I think you're bringing up such a good point that if your adult child comes to you and says,
I want to talk about XYZ, it's because they have some glimmer of hope that things can get
better, right, and that they want to have a relationship with you.
Because you said earlier, like, they can just cut ties and run most of the time.
They don't have any legal obligation to you, you know, outside of just like a cultural or moral
obligation. And parents have to remember that, I think, when that defensiveness rises up
that, like, this means there's hope and that they actually feel safe telling me this.
Right. Ideally. I mean, I think they're realistically, there are mentally ill parents and there's
mentally ill adult children. So, 100%. So in the same way that some parents just are going to
blame and shame and criticize and humiliate. There are those adult children out there who just want
to, you know, rake their parents over the coals and then walk away, you know, because they feel
so mad or hurt or what upset aren't necessarily open to reconciliation.
Right, right.
And it can be so difficult, I think, to find the nuance in those situations,
especially for people who are listening to a podcast like this, reading books that we don't
know your specific situation.
And so to take this sort of advice and just apply it to anything, it may not fit you.
That's right.
That's a good thing to emphasize.
And I say that to parents as well.
You can and should do everything right.
It may work and it may not.
And similarly with the adult child, if you're pushing your current,
hopefully they'll be receptive and not defensive, but they might not.
Right.
That brings us to Rule 3, which I think is such an important one for parents,
that you're not the only authority on how well you performed as a parent.
Your adult child gets to have their own narrative and opinions about the past.
I think this is one of the hardest ones that I see for parents.
Like, it's so hard.
It's so true.
Yeah, it's so hard for a parent, particularly if they're being, they thought they were doing a great job and they were better parents and their own parents were.

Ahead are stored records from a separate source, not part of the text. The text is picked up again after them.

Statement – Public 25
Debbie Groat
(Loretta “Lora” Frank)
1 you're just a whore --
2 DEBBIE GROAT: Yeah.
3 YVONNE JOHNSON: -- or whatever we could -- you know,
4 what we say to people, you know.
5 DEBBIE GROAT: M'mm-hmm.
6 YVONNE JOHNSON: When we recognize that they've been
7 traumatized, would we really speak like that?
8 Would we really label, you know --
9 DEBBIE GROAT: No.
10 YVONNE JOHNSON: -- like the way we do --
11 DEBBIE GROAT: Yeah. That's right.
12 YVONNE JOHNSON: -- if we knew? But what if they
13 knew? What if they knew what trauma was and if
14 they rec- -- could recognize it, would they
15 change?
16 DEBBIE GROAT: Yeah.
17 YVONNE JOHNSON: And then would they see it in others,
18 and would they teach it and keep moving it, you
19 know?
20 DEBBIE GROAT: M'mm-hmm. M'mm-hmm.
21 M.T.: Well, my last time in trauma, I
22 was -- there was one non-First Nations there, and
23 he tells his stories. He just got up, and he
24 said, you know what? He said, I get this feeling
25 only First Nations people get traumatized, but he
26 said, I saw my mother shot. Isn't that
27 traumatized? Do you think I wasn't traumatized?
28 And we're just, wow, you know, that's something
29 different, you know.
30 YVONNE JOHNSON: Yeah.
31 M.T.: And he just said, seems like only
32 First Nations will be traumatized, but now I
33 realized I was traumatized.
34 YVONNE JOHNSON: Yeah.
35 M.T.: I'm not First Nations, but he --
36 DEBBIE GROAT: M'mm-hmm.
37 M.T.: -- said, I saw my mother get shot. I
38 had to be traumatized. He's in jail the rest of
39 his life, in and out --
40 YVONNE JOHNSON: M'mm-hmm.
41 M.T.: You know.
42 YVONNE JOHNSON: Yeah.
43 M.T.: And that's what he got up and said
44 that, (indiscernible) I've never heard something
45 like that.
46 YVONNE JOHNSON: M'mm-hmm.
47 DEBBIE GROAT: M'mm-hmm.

And now their children are saying, well, I'm learning in therapy that you're a narcissist or you neglected me or it's your fault that I have these relationship problems.
If a parent just goes, no, you're wrong.
You had a great childhood.
I mean, it's a dead-in conversation.
Parents have to be interested in what their adult children are telling them open to it and be, you know, fight their feelings of defensive.
or just nothing is good. No good will come of it. It just makes things,
things are either, the relationship may continue, but it won't grow. It may just
faster or it just may not continue at all. Yeah. That's also like a cultural belief too,
you know, that do children have, you know, memories of their childhood that are reliable?
Should we listen to them? Or is the parent always above the child, even when they're an
adult in terms of power? And when you think that, it's hard to listen to your
child. Right. It's true. Yeah. If you have the idea that you're the ultimate authority
about it and your memories are right, then you have to have the belief, which is backed by the
science, that memories is very easy to distort. People can have false memories. Parents can think
that their kid's childhood was much better than it was. I tell both families, you know,
members of the family, parent and adult child, to have the model of separate realities in mind,
that you could be a parent and reasonably feel like you're a great parent and still must something
really important about who your child was. And your, you know, child could similarly have the same thing.
And in any family, I mean, I have two brothers. We have very different recollections of who our parents were,
I mean, they're gone at this point. But still, you know, if we talk about her childhoods,
oh, mom wasn't like that. You know, she was more like this. And it depends on kind of what your role was in the family.
So, so memory is just, it's not a great thing to get into a big fight about it. You know, it's better.
for parents in particular, because often if it's a matter of debate for them to say something like,
I don't recall it that way, but you may be right. And, you know, if you are right, of course,
you feel upset about that. And, you know, again, the goal for parents in particular is that you want
to promote a non-defensive interaction. So. For sure. And accepting that the perspective of a child
can feel so profoundly different in scary moments. Like, I like to bring up situations that are not
parents being bad parents, but that can still be scary for a child.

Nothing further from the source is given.